Быть в Германии и не съездить в Дрезден было бы как-то не по-русски: ведь именно в эти ворота Европы въезжали русские путешественники уже несколько веков, встречаемые «Сикстинской мадонной» Рафаэля. На нее каждый по-своему смотрели Карамзин, Жуковский, Белинский, Герцен, Фет, Гончаров, Толстой и Достоевский, а потом и следующие поколения литераторов. Увидеть ее — не просто «галочка» в списке дел, хотя и необходимость. Толстой, ничуть себе не изменяя, высказался по этому поводу следующим образом:
«Мадонна Сикстинская... не вызывает никакого чувства, а только мучительное беспокойство о том, то ли я испытываю чувство, которое требуется».

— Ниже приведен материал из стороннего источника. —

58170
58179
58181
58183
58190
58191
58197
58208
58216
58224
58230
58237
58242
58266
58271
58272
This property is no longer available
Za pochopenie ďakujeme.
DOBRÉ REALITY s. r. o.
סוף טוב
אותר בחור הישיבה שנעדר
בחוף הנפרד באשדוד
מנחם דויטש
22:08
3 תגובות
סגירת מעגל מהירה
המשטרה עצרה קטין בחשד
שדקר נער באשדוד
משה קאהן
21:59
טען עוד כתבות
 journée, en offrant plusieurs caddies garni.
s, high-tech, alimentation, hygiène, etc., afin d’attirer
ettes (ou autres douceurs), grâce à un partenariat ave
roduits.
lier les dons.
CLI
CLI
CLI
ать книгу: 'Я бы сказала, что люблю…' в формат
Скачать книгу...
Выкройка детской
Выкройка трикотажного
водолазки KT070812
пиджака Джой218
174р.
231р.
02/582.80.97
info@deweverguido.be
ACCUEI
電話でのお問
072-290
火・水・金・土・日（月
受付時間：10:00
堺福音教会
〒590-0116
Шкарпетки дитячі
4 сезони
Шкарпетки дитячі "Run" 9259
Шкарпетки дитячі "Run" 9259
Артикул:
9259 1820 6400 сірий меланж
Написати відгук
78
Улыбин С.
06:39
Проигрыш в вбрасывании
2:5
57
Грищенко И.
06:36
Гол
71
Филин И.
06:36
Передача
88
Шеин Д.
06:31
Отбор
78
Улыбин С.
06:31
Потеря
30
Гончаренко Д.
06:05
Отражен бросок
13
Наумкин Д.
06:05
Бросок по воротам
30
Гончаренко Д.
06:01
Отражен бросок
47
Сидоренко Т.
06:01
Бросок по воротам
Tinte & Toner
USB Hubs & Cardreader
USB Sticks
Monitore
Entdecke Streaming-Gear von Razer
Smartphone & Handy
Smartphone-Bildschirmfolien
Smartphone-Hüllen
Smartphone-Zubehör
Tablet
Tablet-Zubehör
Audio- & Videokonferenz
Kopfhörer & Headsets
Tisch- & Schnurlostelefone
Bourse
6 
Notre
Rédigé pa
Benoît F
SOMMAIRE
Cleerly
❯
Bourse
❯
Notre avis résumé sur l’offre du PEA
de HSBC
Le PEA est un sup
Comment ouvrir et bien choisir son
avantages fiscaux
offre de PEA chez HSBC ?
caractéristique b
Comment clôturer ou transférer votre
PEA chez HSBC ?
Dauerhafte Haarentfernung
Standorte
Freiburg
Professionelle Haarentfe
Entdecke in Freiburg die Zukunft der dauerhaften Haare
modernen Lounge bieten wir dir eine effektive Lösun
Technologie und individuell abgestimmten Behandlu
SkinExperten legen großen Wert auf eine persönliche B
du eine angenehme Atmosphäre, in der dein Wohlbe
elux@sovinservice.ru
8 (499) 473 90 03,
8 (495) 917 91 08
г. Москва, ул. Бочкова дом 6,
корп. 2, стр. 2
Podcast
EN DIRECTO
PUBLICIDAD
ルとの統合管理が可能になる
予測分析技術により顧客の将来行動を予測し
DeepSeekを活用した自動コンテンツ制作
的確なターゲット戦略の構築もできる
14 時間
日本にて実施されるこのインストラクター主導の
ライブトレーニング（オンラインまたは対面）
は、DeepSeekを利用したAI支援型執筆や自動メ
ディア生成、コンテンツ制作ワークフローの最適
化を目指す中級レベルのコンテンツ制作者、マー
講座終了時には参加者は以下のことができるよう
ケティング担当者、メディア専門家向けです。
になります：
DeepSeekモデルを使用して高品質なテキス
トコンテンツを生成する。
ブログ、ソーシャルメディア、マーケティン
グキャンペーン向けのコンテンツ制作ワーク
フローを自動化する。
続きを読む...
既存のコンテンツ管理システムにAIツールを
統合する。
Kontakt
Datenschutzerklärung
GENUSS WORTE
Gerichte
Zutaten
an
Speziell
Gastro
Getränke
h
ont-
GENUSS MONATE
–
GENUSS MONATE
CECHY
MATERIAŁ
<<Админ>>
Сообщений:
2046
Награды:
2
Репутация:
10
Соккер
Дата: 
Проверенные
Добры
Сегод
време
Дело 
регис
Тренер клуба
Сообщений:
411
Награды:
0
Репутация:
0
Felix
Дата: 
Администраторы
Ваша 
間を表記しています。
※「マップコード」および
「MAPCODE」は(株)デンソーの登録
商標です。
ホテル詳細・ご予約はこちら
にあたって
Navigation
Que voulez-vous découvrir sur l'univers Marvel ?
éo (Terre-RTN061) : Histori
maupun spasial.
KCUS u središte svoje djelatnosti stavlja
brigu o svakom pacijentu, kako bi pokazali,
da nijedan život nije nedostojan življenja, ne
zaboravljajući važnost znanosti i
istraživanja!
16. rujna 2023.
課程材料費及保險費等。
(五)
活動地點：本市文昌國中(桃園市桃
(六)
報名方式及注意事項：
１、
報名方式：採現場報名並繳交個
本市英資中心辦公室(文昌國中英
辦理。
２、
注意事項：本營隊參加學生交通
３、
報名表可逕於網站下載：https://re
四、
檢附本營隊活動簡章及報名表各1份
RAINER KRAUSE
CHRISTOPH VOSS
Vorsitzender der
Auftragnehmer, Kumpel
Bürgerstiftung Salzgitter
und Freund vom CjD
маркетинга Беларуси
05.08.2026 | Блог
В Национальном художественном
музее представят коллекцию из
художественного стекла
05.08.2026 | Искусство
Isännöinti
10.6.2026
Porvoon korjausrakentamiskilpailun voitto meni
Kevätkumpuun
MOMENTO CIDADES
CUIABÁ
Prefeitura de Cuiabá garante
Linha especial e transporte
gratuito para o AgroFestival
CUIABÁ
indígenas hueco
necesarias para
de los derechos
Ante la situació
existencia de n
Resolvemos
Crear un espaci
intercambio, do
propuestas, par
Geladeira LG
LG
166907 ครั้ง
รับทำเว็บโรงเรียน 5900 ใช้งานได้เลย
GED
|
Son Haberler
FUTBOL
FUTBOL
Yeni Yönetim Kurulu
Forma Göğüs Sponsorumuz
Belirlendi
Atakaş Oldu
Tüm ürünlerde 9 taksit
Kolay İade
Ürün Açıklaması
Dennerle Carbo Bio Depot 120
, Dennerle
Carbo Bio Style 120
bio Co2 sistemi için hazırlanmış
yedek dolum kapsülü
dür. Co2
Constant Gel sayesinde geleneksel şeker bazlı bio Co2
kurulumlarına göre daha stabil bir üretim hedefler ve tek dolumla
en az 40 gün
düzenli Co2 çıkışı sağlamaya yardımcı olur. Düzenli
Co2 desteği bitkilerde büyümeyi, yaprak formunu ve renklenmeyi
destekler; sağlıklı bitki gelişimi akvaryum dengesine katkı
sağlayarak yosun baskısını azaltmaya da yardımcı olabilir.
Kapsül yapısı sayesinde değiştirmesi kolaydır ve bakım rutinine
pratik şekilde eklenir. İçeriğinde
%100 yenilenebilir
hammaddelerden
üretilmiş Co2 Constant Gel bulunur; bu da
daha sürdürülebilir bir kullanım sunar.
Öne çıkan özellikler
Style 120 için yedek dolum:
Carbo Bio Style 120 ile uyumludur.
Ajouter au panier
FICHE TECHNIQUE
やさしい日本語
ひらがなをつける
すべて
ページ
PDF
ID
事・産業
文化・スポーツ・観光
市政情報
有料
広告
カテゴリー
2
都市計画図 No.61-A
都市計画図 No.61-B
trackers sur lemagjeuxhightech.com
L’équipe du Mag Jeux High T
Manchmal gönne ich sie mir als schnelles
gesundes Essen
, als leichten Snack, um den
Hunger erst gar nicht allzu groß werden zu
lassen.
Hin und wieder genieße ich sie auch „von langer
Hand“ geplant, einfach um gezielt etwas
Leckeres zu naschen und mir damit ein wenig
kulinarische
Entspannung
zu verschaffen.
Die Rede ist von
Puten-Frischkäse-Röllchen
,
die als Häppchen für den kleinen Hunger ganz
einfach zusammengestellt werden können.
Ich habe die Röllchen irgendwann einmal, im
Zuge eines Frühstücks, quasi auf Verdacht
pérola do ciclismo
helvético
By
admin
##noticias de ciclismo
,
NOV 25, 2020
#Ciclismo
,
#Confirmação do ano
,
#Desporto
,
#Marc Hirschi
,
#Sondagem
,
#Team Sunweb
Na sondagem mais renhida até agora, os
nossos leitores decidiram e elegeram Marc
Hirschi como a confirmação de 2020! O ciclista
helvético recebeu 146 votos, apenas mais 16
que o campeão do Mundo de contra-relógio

Но это он зря, конечно, картина потрясающая. Как только зал ненадолго пустеет от толпы русских бабушек с русскими школьниками, это понимаешь совершенно. У Гроссмана есть одноименный рассказ, пронзительный и прекрасный, где картина Рафаэля видится главным символом человечности, жизни на Земле:
«Я понял, что до того, как увидел Сикстинскую Мадонну, легкомысленно пользовался ужасным по мощи словом — бессмертие — смешивал могучую жизнь некоторых особо великих произведений человека с бессмертием. И полный преклонения перед Рембрандтом, Бетховеном, Толстым, я понял, что из всего созданного кистью, резцом, пером и поразившего мое сердце и ум — одна лишь эта картина Рафаэля не умрет до тех пор, пока живы люди. Но может быть, если умрут люди, иные существа, которые останутся вместо них на земле — волки, крысы и медведи, ласточки — будут приходить и прилетать и смотреть на Мадонну... ».
Стоит отметить, что Дрезденская галерея — совсем не музей одной картины, хоть Сикстинская Мадонна — образ особенный; но именно в гармоничном окружении других работ совершенно разных художников можно прочувствовать всю ее силу, как и разумность, с которой были размещены экспонаты. И сам старый город, так бережно восстановленный из руин, что кажется, вечно был и будет именно таким, превращается в лучшее обрамление картины.